「高額受注できそうか?」「顧客の要望に対してどう提案する?」。部下にこう問いかけ、スムーズに答えが返ってきたのに、結果が出ない…。このケース、上司にとっては頭痛の種だろう。
昨今のリモートワーク下で、指示待ちタイプの部下とのコミュニケーションがますます難しくなっている中、どんな言葉をかければ、部下が自主的に考えて行動し、結果を残すのだろうか。『セールス・イネーブルメント 世界最先端の営業組織の作り方』(かんき出版)の著者・山下貴宏氏に教えてもらった。
「コーチング」をするべきか、「ティーチング」をするべきか
今、若手の置かれている状況は、じつに厳しいと感じます。リモート環境によって、以前のように気軽に上司や同僚とコンタクトがとれない。しかも、例えばDXの提案など、商談は複雑性を増し、顧客のニーズや環境の変化に応じて"売り物・売り方"を変えていかないといけない。
新人・若手営業職には、2つのハンディを負って成果を出すことが求められているのです。
そういった状況下で上司が把握しておきたいのは、部下に今必要なコミュニケーション手法は「ティーチング」なのか、「コーチング」なのか、です。ここを最初に見極める必要があります。
指示を出しても成果が出ない部下に対して、どういった観点での働きかけが必要なのか。部下に知識やスキルがなく、必要な情報や手順を上司から明確に伝えることが重要な場面で求められるのは、「ティーチング」です。
ある程度の知識や経験があるにもかかわらず成果が出ない部下には、営業のアプローチのしかたや引き出しを増やすため、自ら考えさせる「コーチング」が必要になります。
見極め方は、特定の場面で期待したアクションがとれなかった理由が、どこにあるのかです。頭ごなしに決めつけるのではなく、ハードルがどこにあるかを部下と一緒に確認するのが有効です。
その上で、「新しい製品の知識が不足していたかもしれません」とか、「お客様にとってのメリットの洗い出しが不十分でした」などと部下自身が気づければ、次のアクションにつなげられると思います。

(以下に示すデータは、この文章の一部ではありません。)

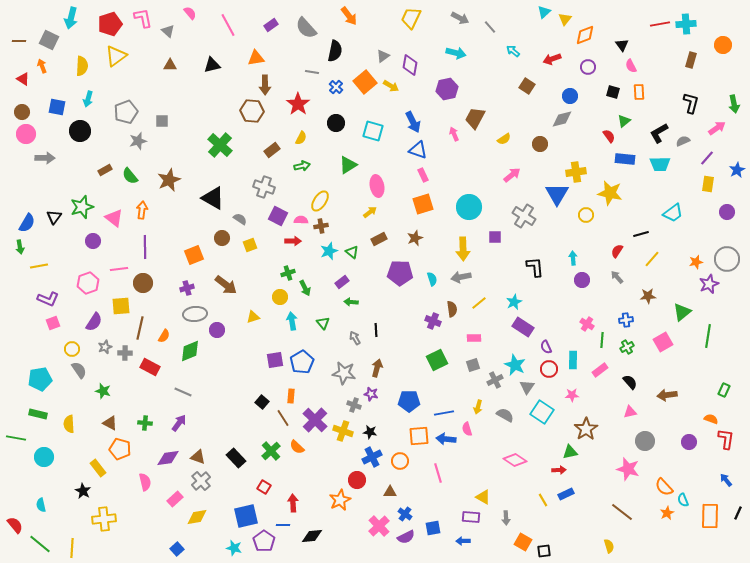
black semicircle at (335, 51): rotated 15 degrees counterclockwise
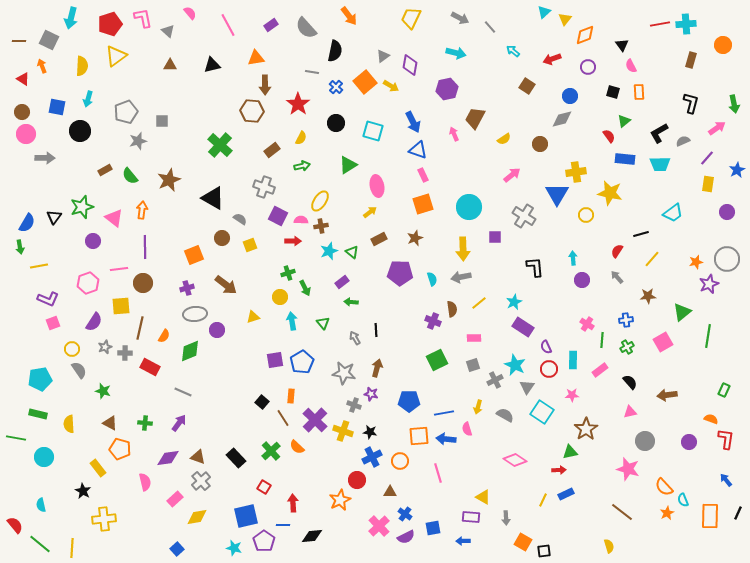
yellow line at (543, 500): rotated 56 degrees clockwise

コーチングが必要な部下に対しては、「顧客から見たら、今どういう状況なのか」「その提案を受けたとして、本当に稟議を進められるか」など、"顧客視点"をもって考えさせ、問いかけることが重要です。
以下は、営業マンの「あるある」ともいえる商談のケースです。実際に、上司からのどんな問いかけが有効かを見ていきましょう。
ケース1「今月の重要商談が受注できそうか」を確認したい時
上司が最も注視するケースではないでしょうか。
ここで、「この商談は受注できそうか?」「あの案件、今月いける?」などと聞くことには、あまり意味がありません。"自社視点"で聞いてしまっているので、部下も「いけそうです」「厳しいです」と、YES・NOで答えるだけになってしまうでしょう。
大事なのは"顧客視点"です。例えば、「顧客=意思決定者が今月発注したいとのことだけど、その理由は何かな?」と、問いかけるのです。その理由をつかめれば、受注の度合いも明確になり、意思決定を促すにあたってどんな行動をとればいいか、部下の思考も広がるはず。これが"顧客視点"で働きかける最大のメリットです。
仮に、顧客から「発注は来月に見送りたい」と言われたら、どうするか?
「わかった」で終わらせず、「お客様の意思決定はどういう状況か?」「お客様の意思決定のポイントはどこ?」と問いましょう。顧客の課題がわかれば、部下もやるべきベクトルがハッキリするでしょう。この視点がないと、「今月中に注文書をもらうようプッシュしに行け」などと、効果的でない指示になってしまいます。
具体的な意思決定者は誰か、顧客のネックは何かなどを押さえられれば、受注確度が高まります。